728 x 90

Les unités de résistance ciblent les symboles de la dictature en Iran

Appel au renversement de la dictature d'Ali Khamenei

Les unités de résistance en Iran (5)
Les unités de résistance en Iran (5)

Les Unités de résistance, un réseau affilié à l'Organisation les Moudjahidine du peuple d'Iran (OMPI), ont mené les activités à travers l’Iran pour cibler les centre de répression et les symboles du régime iranien. Les Gardiens de la révolution (pasdaran), la milice du Bassidj, la police d’État ont été visés pour leur rôle dans le maintien du régime islamiste.
Le Département d’État américain a récemment inscrit les pasdaran comme une «organisation terroriste étrangère», alors que la population iranienne s’attend à ce que l’Union Européenne suive le pas en ciblant la colonne vertébrale de la dictature d’Ali Khamenei.

Les activités de la résistance:

Les membres de l'unité de résistance 422 à Téhéran ont mis le feu une grande effigie d’Ali Khamenei dans la capitale.
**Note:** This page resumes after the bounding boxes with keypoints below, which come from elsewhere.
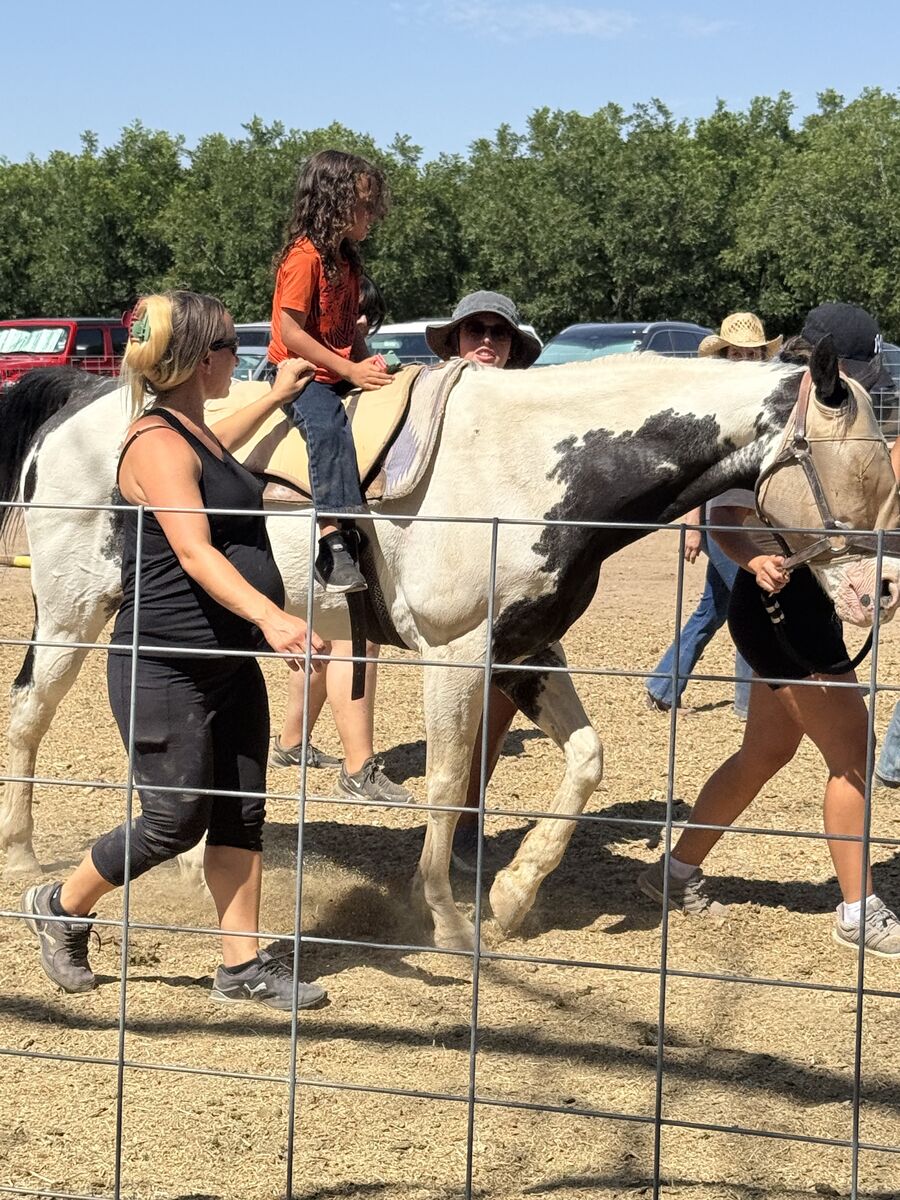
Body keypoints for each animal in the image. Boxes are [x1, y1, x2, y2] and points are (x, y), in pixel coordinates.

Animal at [1, 338, 897, 951]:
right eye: (854, 472)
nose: (876, 594)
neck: (532, 463)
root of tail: (89, 395)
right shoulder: (457, 651)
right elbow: (444, 782)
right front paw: (447, 919)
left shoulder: (529, 649)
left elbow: (586, 759)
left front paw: (513, 894)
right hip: (72, 615)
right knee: (29, 720)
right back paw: (21, 857)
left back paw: (186, 865)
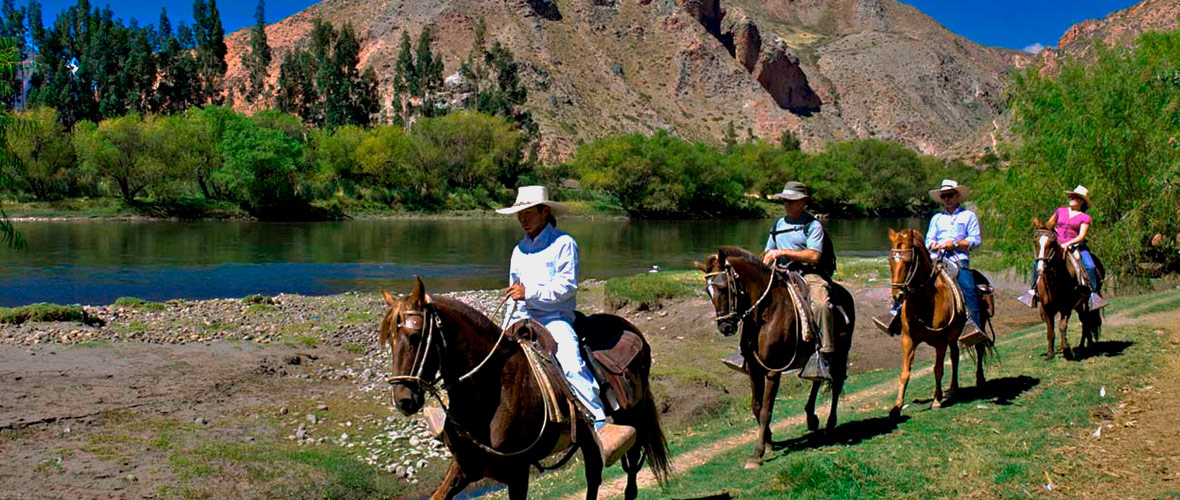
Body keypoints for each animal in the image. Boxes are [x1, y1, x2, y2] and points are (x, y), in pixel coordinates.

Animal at [382, 277, 670, 499]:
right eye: (391, 339)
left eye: (416, 336)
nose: (403, 400)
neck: (492, 391)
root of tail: (634, 331)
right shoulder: (464, 467)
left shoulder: (517, 474)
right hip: (588, 438)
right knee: (593, 475)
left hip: (632, 418)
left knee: (629, 474)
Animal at [693, 246, 854, 469]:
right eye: (708, 292)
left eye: (724, 287)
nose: (725, 327)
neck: (766, 314)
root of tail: (845, 293)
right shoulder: (754, 369)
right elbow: (756, 406)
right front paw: (768, 442)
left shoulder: (772, 370)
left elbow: (766, 410)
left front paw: (757, 454)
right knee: (817, 376)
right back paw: (811, 418)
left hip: (841, 351)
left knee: (836, 383)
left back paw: (830, 426)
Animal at [882, 229, 991, 417]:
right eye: (890, 260)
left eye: (908, 261)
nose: (898, 296)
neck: (925, 301)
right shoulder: (908, 339)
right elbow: (905, 372)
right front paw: (897, 407)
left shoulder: (940, 341)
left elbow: (937, 369)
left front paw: (936, 400)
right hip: (953, 337)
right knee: (955, 356)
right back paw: (953, 388)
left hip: (978, 327)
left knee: (979, 348)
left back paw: (980, 380)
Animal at [1028, 216, 1099, 358]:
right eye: (1035, 241)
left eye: (1052, 243)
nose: (1041, 269)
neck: (1054, 281)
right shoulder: (1046, 307)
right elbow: (1050, 329)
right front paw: (1050, 353)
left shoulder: (1066, 306)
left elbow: (1062, 325)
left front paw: (1066, 349)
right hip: (1079, 304)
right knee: (1084, 320)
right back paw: (1084, 345)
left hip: (1085, 302)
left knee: (1086, 320)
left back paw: (1085, 345)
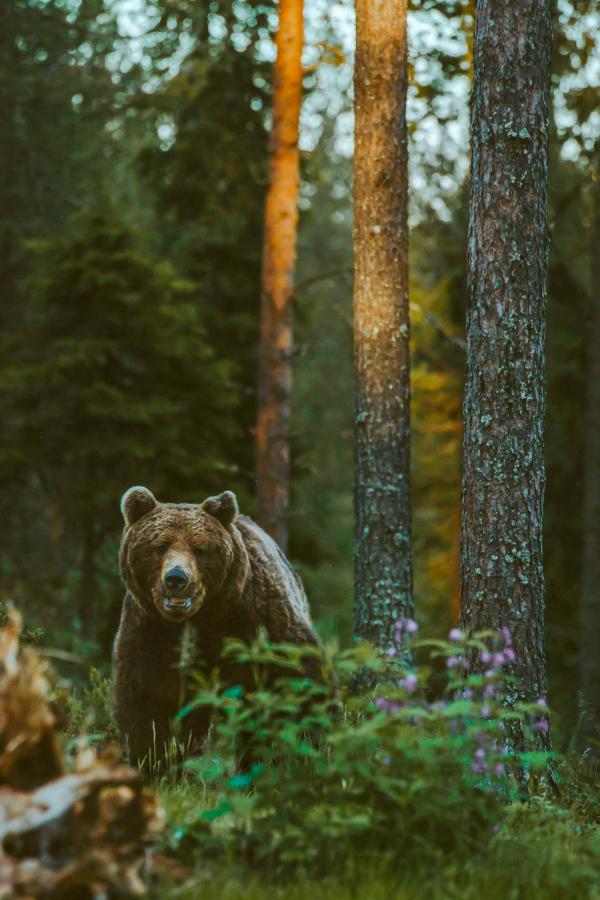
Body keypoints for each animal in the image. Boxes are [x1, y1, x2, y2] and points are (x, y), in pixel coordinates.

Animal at [112, 486, 324, 768]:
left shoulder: (258, 619)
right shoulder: (151, 632)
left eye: (199, 548)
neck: (200, 617)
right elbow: (147, 702)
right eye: (160, 545)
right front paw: (154, 762)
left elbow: (299, 676)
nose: (176, 578)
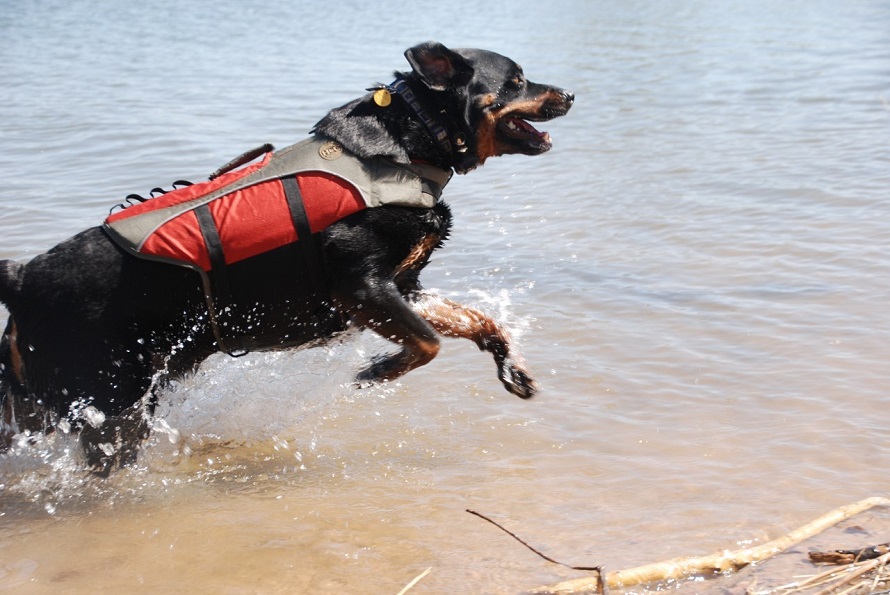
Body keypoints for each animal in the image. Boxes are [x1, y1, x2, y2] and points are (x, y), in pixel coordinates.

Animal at [0, 43, 568, 474]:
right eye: (517, 80)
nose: (570, 94)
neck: (411, 144)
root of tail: (23, 276)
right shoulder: (362, 287)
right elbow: (428, 343)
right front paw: (379, 370)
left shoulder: (402, 287)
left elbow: (475, 320)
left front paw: (508, 364)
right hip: (111, 405)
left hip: (32, 401)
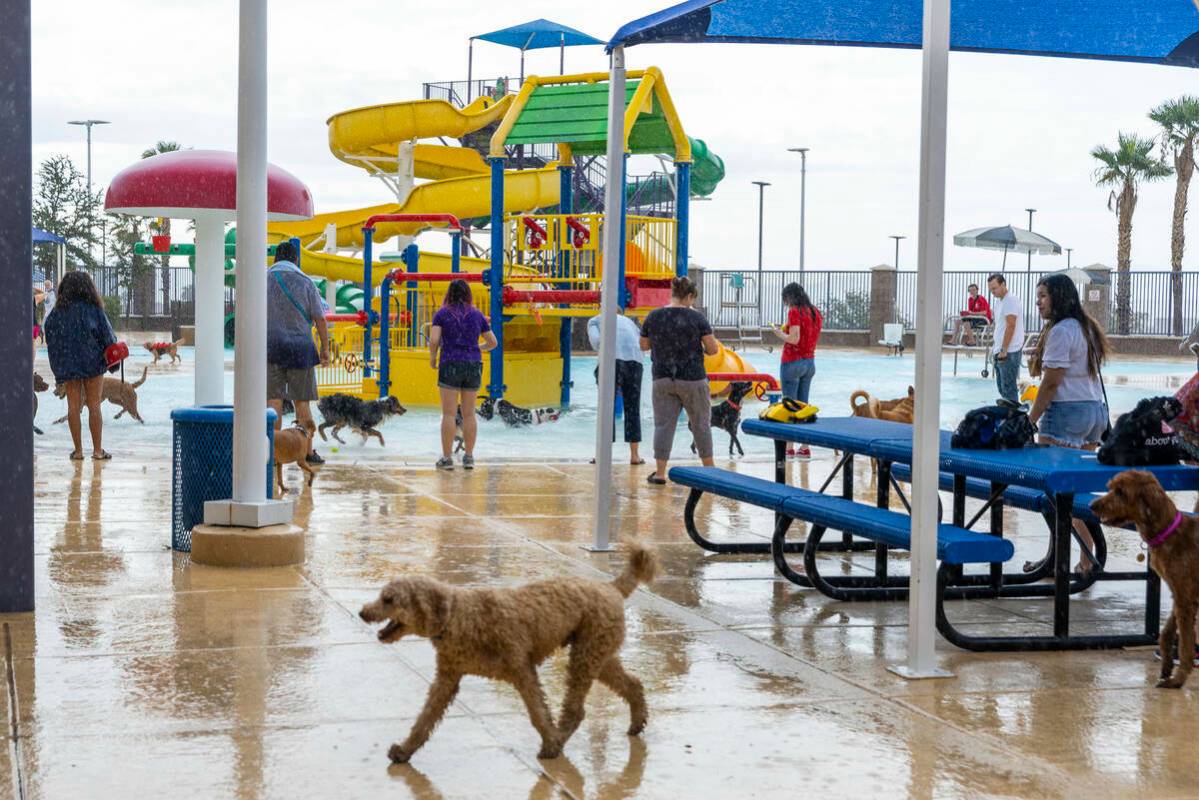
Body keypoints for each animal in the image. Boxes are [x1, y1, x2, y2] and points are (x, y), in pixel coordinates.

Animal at [357, 544, 657, 762]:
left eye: (388, 600)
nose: (363, 612)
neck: (457, 617)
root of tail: (610, 586)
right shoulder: (447, 679)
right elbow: (424, 719)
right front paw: (405, 750)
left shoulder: (522, 670)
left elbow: (537, 712)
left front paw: (550, 742)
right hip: (597, 655)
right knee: (632, 684)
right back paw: (636, 723)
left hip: (586, 655)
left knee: (577, 710)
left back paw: (559, 740)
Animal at [1093, 470, 1194, 690]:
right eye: (1111, 487)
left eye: (1121, 492)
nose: (1092, 506)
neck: (1168, 531)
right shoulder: (1179, 595)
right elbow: (1166, 634)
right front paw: (1166, 667)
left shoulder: (1186, 598)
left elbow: (1186, 644)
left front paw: (1177, 680)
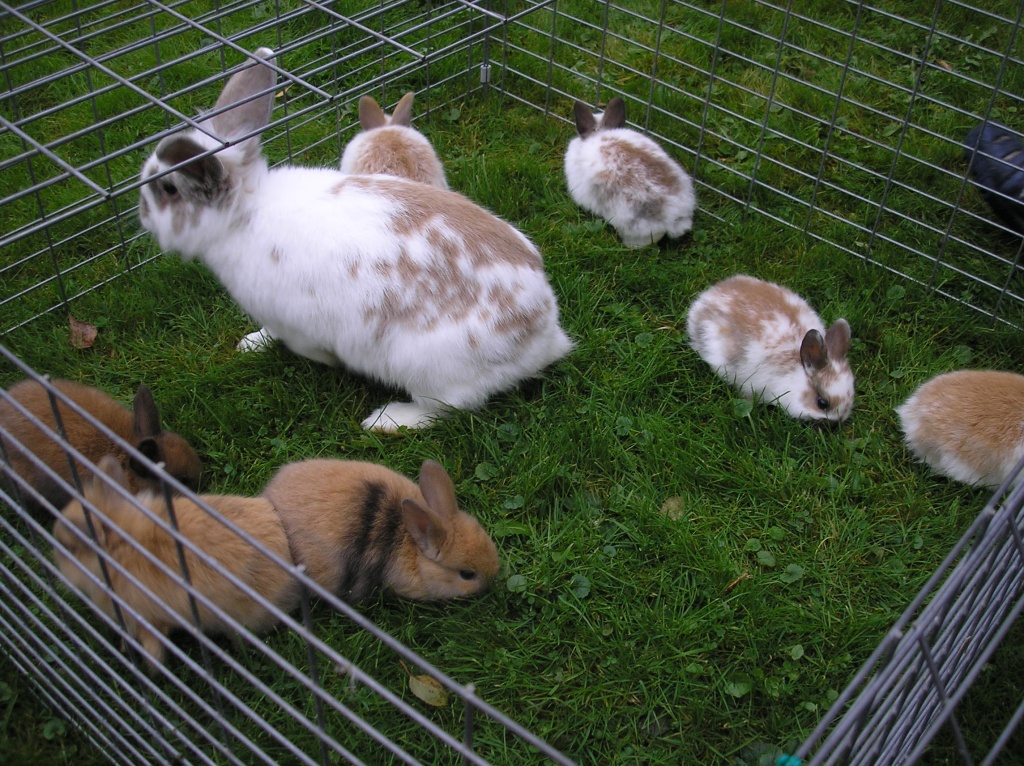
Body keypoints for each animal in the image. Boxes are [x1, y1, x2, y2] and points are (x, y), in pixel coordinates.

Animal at [138, 48, 572, 432]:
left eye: (168, 190)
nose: (141, 213)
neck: (245, 211)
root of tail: (544, 334)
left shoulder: (296, 324)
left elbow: (308, 346)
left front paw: (326, 361)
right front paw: (251, 342)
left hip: (426, 367)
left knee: (449, 406)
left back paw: (387, 420)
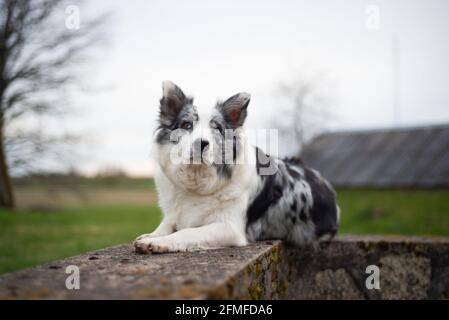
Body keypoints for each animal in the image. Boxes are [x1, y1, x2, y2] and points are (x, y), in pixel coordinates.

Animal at [135, 81, 338, 254]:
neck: (198, 180)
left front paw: (158, 242)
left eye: (217, 128)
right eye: (186, 125)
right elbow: (166, 224)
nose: (201, 144)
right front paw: (152, 235)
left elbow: (187, 232)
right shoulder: (176, 213)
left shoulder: (230, 228)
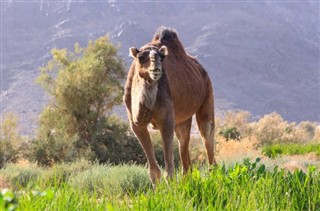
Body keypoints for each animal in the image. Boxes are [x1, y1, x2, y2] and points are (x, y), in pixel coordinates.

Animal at [124, 26, 216, 185]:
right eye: (141, 57)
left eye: (162, 57)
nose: (156, 69)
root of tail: (201, 69)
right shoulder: (135, 124)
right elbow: (153, 171)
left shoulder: (166, 119)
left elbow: (169, 170)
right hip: (182, 118)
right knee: (183, 142)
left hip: (208, 92)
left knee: (207, 132)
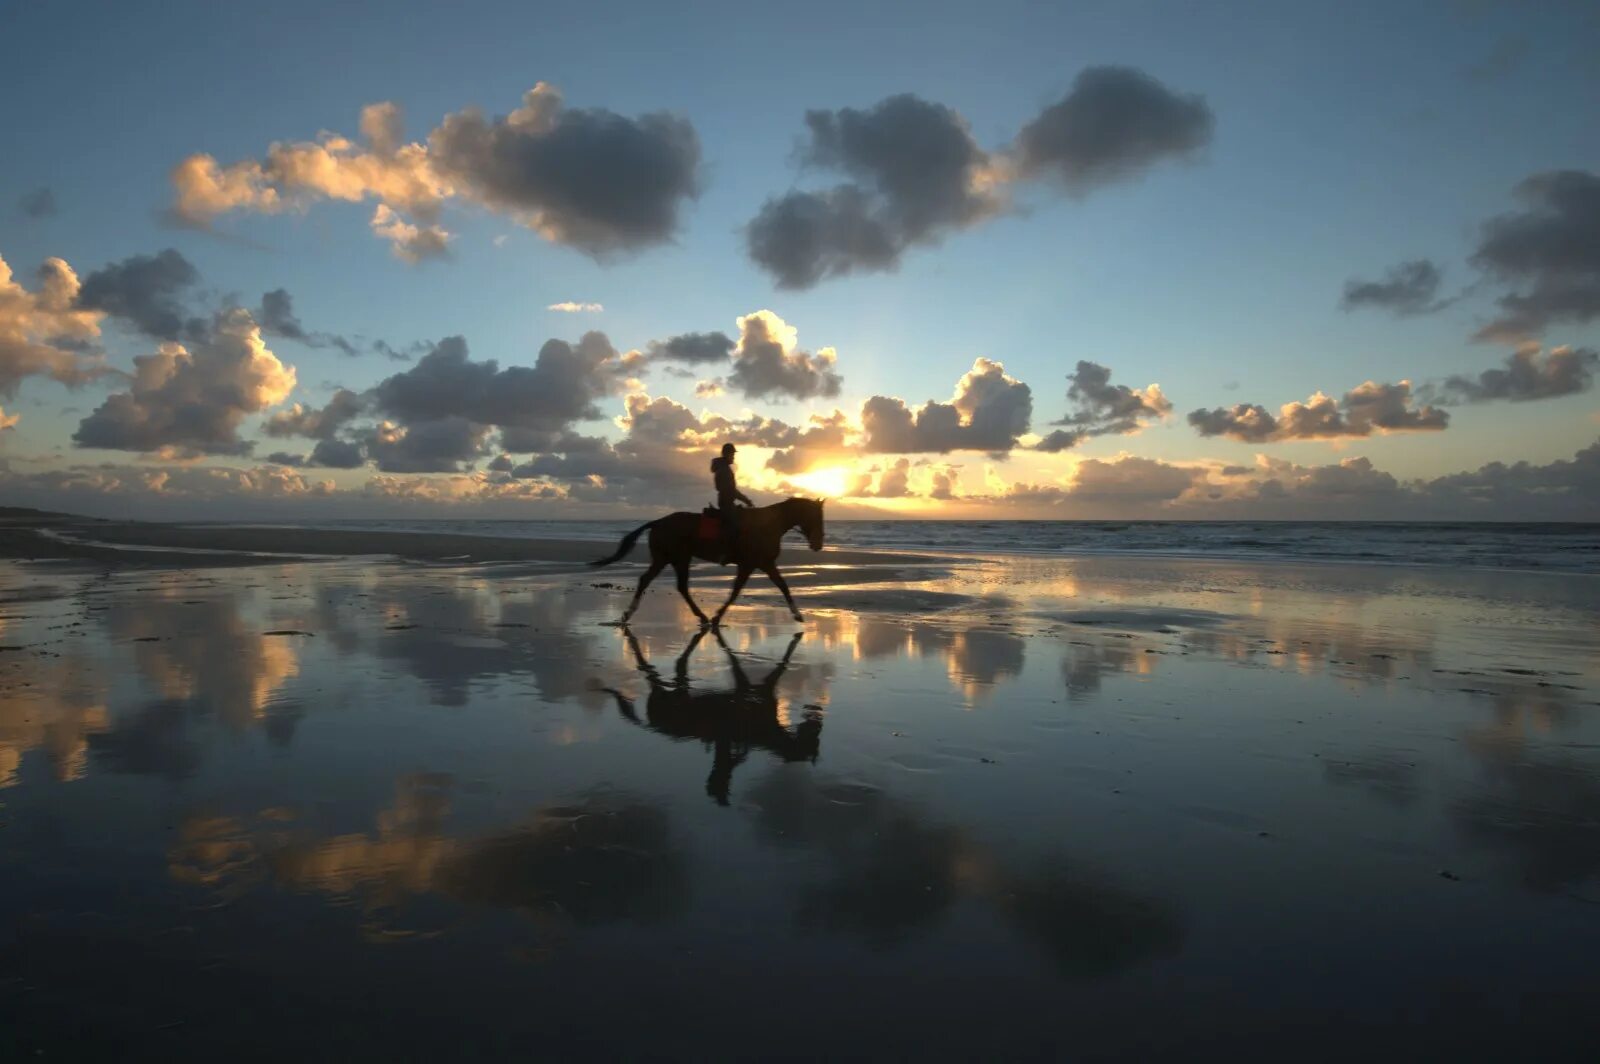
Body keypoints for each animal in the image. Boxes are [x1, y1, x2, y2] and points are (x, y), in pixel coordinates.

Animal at [595, 496, 832, 627]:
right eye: (816, 517)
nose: (818, 544)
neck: (768, 524)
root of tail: (658, 522)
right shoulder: (754, 564)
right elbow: (747, 590)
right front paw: (798, 614)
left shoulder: (760, 564)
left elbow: (778, 586)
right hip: (676, 558)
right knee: (668, 584)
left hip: (669, 558)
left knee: (660, 582)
Les unités de résistance continuent de défier courageusement l’oppression du régime islamiste avec des activités visant à briser le climat de terreur que les pasdaran cherchent à instaurer dans la société iranienne.

À Oroumieh, dans le nord-ouest de l’Iran, les membres de l’Unité de résistance 449 ont mis le feu l’entrée d’un poste de police. Ce centre joue un rôle central dans l’application des politiques répressives du régime dans le secteur.

À Ispahan, dans le centre de l'Iran, les membres de l'unité de résistance 354 ont mis le feu à un panneau à l'entrée d'une importante base du Bassidj, une milice répressive au service des pasdaran. Les militants de la cause de la liberté en Iran, prennent des risques énormes pour leurs vies en participant à ces activités clandestins contre la dictature islamiste. Cette dernière vient de condamner à mort des sympathisants de l’OMPI pour leurs activités pacifiques visant à dénoncer la répression que fait régner le régime dans la société iranienne.

Les membres de l'unité de résistance 624 ont mis le feu un panneau du Bassidj à ispahan. Cette milice est particulièrement honnie par la population iranienne qui aspire à la fin de la dictature religieuse.

Toujours à Ispahan, les membres de l'unité de résistance 578 ont mis le feu un panneau d’une base du Bassidj. Cette milice a été créée par les pasdaran pour contrôler la population et réprimer toute velléité de liberté.

À Karaj, à l’ouest de Téhéran, les membres de l’unité de résistance 430 ont mis le feu à un grand panneau publicitaire du dictateur iranien, Ali Khamenei.

Les membres de l'unité de résistance 473 dans cette même ville ont mis le feu à un panneau associé au sinistre ministère du Renseignement et de la Sécurité (VEVAK).

Les membres de l'unité de résistance 406 à Karaj ont mis le feu à une grande bannière de Khamenei et du fondateur du régime islamiste, Rouhollah Khomeiny.

À Gilan, dans le nord de l’Iran, les membres de l’Unité de résistance 214 ont tagué le mur d'une base du Bassidj avec le slogan : : «A bas Khamenei» , «vive Radjavi».

Dans la province de Chaharmahal-Bakhtiari, dans le sud-ouest de l’Iran, une unité de résistance a mis le feu à un grand panneau publicitaire d’Ali Khamenei, le despote détesté du peuple iranien.

À Khash, dans le sud de l'Iran, les membres de l'unité de résistance 340 ont mis le feu à un panneau de la base du Bassidj, créé par les pasdaran pour contrôler les villes.

A Mazandaran, dans le nord de l'Iran, les membres de l'unité de résistance 405 ont mis le feu à une affiche de Khamenei et de Khomeiny sur un site du régime. Dans d’autres régions de cette province, les militants de la résistance ont fait écho à la colère de la population contre le régime des mollahs en endommageant plusieurs affiches d’Ali Khamenei.

À Saveh, au sud-ouest de Téhéran, les membres d'une unité de résistance ont exprimé leur soutien à «Achraf 3», le nouveau siège de l'OMPI en Albanie, et au mouvement de justice pour les victimes du massacre de 1988. Les appels fusent pour demander des comptes aux responsables de crime contre l’humanité et l'exécution de plus de 30 000 prisonniers politiques, dont la plupart étaient membres ou sympathisants de l'OMPI.